日本大百科全書(ニッポニカ) 「コミ(民族)」の意味・わかりやすい解説
コミ(民族)
こみ
Komi
ロシア連邦のウラル山脈西側の北部と中部に住むウラル語族フィン・ウゴル語派ペルム語系のコミ語(ジリヤン語)を話す人々。かつてはジリヤンとよんだが、現在では自称に従ってコミという。居住地や文化の違いなどから北方、南方の2グループに大別できる。北方グループは狭義のコミで、ペチョラ川流域とブイチェグダ川上流域に住む。南方グループはカマ川上流域に住み、コミ・ペルミャクとよばれる。

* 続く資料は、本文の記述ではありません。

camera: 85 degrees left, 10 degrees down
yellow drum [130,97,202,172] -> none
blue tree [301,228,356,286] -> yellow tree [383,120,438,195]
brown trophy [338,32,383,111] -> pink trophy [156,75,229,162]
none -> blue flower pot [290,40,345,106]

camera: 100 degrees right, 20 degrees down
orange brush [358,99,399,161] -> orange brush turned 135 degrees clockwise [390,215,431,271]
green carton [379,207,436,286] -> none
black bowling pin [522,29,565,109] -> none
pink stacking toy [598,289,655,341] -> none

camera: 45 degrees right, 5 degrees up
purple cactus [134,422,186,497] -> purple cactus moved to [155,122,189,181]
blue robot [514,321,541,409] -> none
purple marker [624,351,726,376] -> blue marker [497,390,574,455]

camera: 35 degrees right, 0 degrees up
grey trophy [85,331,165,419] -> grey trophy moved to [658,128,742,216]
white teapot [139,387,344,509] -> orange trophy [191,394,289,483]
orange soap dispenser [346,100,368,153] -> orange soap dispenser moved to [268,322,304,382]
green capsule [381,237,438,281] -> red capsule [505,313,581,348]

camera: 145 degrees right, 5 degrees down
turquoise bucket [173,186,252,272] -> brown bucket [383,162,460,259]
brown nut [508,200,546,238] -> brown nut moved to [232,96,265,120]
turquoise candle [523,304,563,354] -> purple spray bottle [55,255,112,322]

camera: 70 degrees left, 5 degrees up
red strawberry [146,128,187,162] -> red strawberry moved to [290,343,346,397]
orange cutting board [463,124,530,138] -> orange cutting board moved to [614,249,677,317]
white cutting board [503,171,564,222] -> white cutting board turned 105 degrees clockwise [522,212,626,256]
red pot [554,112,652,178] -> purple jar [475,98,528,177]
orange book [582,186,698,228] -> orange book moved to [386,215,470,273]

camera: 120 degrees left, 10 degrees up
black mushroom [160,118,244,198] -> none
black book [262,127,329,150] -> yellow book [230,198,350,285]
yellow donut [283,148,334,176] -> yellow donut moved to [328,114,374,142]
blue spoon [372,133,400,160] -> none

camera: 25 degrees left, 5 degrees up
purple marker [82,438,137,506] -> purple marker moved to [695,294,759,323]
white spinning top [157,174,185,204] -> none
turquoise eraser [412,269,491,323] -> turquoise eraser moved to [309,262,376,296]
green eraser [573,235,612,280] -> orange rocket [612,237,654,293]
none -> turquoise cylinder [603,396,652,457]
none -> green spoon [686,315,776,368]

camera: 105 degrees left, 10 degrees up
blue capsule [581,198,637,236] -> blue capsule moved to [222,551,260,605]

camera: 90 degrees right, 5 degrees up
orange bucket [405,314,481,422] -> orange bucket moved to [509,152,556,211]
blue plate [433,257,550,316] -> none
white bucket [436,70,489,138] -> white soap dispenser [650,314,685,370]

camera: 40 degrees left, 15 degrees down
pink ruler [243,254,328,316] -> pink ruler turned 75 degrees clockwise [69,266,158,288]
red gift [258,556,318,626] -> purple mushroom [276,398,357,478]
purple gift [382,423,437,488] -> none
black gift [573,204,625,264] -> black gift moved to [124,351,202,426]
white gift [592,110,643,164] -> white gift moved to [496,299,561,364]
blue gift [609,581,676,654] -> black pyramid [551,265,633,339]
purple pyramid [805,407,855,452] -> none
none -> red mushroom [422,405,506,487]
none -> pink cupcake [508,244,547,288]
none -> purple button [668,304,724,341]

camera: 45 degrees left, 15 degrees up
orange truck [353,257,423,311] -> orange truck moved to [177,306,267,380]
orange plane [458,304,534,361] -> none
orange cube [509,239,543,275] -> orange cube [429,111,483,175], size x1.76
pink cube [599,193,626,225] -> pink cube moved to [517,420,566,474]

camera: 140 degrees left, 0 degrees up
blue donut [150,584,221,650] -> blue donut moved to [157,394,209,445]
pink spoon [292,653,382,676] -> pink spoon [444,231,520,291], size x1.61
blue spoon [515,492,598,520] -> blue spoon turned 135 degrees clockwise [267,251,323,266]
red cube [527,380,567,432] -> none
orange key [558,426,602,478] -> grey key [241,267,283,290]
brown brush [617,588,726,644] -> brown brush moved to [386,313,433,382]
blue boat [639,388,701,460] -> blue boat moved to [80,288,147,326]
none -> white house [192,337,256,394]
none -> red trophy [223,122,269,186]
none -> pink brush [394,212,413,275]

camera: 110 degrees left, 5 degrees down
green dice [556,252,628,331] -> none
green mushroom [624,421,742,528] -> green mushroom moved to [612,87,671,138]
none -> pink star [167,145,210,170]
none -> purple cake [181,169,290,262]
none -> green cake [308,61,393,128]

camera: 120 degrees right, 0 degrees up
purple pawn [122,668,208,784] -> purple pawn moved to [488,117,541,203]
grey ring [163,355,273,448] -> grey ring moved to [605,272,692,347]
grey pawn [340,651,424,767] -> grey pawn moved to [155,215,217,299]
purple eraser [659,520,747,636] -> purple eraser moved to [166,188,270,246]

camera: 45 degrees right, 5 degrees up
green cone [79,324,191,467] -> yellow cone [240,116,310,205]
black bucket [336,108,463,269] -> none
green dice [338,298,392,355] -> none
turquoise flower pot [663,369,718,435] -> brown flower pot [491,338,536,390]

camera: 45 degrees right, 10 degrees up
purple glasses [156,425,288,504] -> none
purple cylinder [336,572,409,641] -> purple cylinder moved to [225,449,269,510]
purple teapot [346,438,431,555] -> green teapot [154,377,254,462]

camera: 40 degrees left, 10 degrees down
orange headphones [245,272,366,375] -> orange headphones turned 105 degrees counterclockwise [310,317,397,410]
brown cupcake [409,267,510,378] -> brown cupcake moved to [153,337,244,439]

かつてコミはカマ川上流域に住んでいたが、5~10世紀の間に一部が北のブイチェグダ川中流域に移住し、さらに16~18世紀にブイチェグダ川上流域とペチョラ川流域に再移住した。これが現在の北方グループで、カマ川に残った人々の子孫が南方グループである。一般に農耕と牧畜を行うが、北方グループでは漁業、狩猟、林業も重要で、また19世紀中ごろからトナカイ飼育をサモエードから習った。南方グループでは鉱業も盛んである。コミの大多数はロシア正教徒である。